• ASSIGNED TASK: Each line below that holds the string "back" counts once; report the total and nothing else.

• SUPPLIED DATA:
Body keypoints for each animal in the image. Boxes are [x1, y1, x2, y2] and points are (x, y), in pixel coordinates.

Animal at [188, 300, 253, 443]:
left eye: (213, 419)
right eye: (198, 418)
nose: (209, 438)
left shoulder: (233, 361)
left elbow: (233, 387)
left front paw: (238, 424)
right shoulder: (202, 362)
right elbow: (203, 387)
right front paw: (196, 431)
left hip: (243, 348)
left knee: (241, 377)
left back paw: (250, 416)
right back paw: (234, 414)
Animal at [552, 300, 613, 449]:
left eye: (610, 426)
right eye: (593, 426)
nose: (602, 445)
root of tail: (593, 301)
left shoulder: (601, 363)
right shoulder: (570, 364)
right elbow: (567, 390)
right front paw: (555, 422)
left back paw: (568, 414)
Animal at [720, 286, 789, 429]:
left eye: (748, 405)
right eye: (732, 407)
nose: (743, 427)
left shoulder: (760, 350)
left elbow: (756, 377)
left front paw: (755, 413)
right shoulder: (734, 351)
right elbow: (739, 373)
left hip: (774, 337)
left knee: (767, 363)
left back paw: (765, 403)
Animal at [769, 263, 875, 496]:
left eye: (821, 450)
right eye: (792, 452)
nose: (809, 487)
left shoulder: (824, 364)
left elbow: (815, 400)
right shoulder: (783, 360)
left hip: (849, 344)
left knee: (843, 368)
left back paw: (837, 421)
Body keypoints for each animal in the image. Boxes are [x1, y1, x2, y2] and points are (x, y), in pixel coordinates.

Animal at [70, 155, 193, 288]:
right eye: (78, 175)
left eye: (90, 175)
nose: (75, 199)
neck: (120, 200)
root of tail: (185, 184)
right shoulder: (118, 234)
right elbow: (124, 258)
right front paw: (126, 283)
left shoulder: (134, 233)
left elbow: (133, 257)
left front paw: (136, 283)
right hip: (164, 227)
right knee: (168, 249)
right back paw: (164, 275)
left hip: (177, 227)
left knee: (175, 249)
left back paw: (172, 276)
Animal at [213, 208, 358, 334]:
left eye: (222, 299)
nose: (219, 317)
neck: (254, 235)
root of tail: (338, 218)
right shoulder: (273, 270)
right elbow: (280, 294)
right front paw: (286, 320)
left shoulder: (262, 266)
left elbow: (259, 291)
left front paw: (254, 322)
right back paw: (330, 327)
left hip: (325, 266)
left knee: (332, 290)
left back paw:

• RESULT FOR THIS EXERCISE: 9